Your instructions> Needed from the data below: every line from the one with "There is medium" up to and including the one with "staining demonstrates moderate", repeated exactly and with nothing else.

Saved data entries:
::::

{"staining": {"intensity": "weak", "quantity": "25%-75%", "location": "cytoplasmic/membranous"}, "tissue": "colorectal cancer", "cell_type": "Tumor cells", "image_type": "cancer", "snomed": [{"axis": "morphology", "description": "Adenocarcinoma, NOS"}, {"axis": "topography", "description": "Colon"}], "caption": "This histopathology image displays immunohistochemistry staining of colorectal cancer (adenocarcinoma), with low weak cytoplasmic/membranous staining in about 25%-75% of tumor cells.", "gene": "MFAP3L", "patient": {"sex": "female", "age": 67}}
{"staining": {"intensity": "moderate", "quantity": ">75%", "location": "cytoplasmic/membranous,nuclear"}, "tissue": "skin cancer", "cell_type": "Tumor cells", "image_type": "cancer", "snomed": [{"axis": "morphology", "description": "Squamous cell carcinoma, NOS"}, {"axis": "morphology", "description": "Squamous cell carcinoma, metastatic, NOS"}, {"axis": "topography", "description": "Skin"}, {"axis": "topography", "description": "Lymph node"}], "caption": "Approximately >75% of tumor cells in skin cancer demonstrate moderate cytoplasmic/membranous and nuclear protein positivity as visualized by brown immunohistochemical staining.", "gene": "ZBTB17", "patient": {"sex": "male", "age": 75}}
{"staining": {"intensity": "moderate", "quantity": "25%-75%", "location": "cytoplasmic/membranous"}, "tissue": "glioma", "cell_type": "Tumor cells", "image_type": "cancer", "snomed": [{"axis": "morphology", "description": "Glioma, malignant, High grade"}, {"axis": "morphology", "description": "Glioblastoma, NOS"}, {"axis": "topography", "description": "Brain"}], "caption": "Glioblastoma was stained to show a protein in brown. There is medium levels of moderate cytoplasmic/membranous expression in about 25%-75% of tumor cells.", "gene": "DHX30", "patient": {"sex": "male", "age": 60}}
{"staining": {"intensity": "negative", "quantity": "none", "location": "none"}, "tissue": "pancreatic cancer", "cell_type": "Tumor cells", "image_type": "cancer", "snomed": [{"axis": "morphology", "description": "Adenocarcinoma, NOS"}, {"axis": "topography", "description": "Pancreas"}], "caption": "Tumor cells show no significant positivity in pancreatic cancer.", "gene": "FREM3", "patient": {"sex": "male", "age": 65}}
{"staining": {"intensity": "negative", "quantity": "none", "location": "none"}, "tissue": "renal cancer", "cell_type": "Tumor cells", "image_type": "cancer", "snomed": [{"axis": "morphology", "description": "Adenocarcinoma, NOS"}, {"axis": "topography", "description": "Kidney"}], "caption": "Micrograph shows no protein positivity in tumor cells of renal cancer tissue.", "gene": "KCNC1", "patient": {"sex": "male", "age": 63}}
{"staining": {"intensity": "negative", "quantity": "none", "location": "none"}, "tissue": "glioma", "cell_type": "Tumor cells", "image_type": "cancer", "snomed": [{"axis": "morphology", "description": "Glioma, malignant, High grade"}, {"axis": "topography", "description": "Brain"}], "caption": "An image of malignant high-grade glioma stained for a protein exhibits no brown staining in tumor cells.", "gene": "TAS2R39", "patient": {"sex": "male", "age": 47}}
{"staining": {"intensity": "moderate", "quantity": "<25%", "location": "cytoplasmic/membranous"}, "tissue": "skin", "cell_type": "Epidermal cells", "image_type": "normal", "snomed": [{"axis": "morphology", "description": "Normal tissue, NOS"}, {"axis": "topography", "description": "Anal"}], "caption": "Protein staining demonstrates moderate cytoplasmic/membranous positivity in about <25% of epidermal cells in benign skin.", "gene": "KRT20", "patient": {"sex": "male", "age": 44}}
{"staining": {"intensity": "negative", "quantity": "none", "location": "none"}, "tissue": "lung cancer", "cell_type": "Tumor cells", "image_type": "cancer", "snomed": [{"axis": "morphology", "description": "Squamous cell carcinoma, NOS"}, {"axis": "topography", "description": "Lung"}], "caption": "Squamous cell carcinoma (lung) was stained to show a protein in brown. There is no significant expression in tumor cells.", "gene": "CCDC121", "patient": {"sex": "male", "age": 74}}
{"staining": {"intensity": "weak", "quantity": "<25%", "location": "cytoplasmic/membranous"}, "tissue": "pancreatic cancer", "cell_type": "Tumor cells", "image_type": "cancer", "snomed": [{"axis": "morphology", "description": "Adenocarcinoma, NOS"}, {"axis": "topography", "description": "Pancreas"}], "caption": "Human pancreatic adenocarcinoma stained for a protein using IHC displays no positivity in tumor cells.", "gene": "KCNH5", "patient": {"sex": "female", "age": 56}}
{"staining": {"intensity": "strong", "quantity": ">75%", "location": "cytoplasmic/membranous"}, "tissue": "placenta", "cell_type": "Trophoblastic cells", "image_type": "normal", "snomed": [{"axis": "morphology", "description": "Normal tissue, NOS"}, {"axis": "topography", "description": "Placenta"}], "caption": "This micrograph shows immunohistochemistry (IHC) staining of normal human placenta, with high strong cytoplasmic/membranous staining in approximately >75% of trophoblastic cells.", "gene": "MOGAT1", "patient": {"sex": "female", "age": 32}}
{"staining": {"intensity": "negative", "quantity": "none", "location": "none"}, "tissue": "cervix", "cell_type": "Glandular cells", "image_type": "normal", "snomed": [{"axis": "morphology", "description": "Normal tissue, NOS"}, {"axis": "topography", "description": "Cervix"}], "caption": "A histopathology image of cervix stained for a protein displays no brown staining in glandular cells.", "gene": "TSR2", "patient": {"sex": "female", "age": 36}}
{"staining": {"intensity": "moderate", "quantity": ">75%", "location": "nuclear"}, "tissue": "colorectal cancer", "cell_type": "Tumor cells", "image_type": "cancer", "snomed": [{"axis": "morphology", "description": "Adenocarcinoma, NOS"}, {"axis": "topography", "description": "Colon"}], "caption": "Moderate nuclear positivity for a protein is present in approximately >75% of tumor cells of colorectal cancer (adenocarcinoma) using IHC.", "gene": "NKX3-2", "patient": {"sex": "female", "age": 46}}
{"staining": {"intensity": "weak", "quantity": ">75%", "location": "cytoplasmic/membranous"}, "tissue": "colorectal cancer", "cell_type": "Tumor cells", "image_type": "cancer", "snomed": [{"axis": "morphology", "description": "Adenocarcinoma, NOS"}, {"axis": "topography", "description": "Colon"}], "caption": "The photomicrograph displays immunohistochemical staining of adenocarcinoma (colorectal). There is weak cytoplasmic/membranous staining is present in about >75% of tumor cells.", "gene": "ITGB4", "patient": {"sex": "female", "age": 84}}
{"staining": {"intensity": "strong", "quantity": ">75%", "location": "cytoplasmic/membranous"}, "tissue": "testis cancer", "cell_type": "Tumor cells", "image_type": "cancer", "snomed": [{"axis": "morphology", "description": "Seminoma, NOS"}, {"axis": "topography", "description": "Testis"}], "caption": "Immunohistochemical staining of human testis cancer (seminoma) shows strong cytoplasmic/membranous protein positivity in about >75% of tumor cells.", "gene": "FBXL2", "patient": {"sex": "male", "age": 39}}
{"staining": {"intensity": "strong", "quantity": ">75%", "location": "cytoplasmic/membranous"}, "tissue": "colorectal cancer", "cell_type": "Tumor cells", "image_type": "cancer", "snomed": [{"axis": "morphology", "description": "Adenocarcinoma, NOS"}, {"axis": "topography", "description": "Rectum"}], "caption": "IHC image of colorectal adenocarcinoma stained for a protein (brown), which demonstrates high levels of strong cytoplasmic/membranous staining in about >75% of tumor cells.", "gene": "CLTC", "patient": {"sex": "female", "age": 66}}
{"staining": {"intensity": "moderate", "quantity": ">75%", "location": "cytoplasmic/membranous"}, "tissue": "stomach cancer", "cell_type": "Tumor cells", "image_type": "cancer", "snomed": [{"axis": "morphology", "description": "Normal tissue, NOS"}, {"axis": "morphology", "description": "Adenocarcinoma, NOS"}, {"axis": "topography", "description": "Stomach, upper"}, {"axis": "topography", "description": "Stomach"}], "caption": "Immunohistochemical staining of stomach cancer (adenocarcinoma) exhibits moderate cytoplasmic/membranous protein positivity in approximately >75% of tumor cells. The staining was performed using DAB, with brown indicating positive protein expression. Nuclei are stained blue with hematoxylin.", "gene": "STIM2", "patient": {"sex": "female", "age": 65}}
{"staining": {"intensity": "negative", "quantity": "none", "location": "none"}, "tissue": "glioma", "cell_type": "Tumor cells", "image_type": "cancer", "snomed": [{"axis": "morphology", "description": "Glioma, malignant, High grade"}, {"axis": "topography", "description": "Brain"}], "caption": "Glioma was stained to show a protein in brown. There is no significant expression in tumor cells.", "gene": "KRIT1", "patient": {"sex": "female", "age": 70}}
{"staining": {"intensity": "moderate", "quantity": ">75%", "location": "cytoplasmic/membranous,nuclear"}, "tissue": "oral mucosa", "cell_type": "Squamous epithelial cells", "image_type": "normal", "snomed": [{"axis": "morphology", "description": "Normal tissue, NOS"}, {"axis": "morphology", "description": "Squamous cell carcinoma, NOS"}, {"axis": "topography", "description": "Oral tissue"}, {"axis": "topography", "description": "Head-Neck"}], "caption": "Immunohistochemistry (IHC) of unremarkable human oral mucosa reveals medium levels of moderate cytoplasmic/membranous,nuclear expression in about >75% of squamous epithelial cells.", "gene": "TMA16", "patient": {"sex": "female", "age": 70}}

::::

Answer to this task>
{"staining": {"intensity": "moderate", "quantity": "25%-75%", "location": "cytoplasmic/membranous"}, "tissue": "glioma", "cell_type": "Tumor cells", "image_type": "cancer", "snomed": [{"axis": "morphology", "description": "Glioma, malignant, High grade"}, {"axis": "morphology", "description": "Glioblastoma, NOS"}, {"axis": "topography", "description": "Brain"}], "caption": "Glioblastoma was stained to show a protein in brown. There is medium levels of moderate cytoplasmic/membranous expression in about 25%-75% of tumor cells.", "gene": "DHX30", "patient": {"sex": "male", "age": 60}}
{"staining": {"intensity": "negative", "quantity": "none", "location": "none"}, "tissue": "pancreatic cancer", "cell_type": "Tumor cells", "image_type": "cancer", "snomed": [{"axis": "morphology", "description": "Adenocarcinoma, NOS"}, {"axis": "topography", "description": "Pancreas"}], "caption": "Tumor cells show no significant positivity in pancreatic cancer.", "gene": "FREM3", "patient": {"sex": "male", "age": 65}}
{"staining": {"intensity": "negative", "quantity": "none", "location": "none"}, "tissue": "renal cancer", "cell_type": "Tumor cells", "image_type": "cancer", "snomed": [{"axis": "morphology", "description": "Adenocarcinoma, NOS"}, {"axis": "topography", "description": "Kidney"}], "caption": "Micrograph shows no protein positivity in tumor cells of renal cancer tissue.", "gene": "KCNC1", "patient": {"sex": "male", "age": 63}}
{"staining": {"intensity": "negative", "quantity": "none", "location": "none"}, "tissue": "glioma", "cell_type": "Tumor cells", "image_type": "cancer", "snomed": [{"axis": "morphology", "description": "Glioma, malignant, High grade"}, {"axis": "topography", "description": "Brain"}], "caption": "An image of malignant high-grade glioma stained for a protein exhibits no brown staining in tumor cells.", "gene": "TAS2R39", "patient": {"sex": "male", "age": 47}}
{"staining": {"intensity": "moderate", "quantity": "<25%", "location": "cytoplasmic/membranous"}, "tissue": "skin", "cell_type": "Epidermal cells", "image_type": "normal", "snomed": [{"axis": "morphology", "description": "Normal tissue, NOS"}, {"axis": "topography", "description": "Anal"}], "caption": "Protein staining demonstrates moderate cytoplasmic/membranous positivity in about <25% of epidermal cells in benign skin.", "gene": "KRT20", "patient": {"sex": "male", "age": 44}}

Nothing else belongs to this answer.